**WHAT TO WORK ON:** Nothing may be dropped or added when the entries below are copied.

Bounding box coordinate data
Start of Block
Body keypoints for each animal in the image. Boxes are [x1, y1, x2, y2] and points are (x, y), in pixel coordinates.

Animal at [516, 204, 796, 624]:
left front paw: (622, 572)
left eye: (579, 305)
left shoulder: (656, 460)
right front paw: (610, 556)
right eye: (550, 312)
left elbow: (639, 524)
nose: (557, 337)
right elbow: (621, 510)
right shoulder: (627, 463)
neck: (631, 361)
End of Block
**FINAL ANSWER:**
Body keypoints for each animal in the image. Boxes are [x1, y1, x2, y2] and points are (x, y), in pixel coordinates.

Animal at [516, 204, 796, 624]:
left front paw: (622, 572)
left eye: (579, 305)
left shoulder: (656, 460)
right front paw: (610, 556)
right eye: (550, 312)
left elbow: (639, 524)
nose: (557, 337)
right elbow: (621, 510)
right shoulder: (627, 463)
neck: (631, 361)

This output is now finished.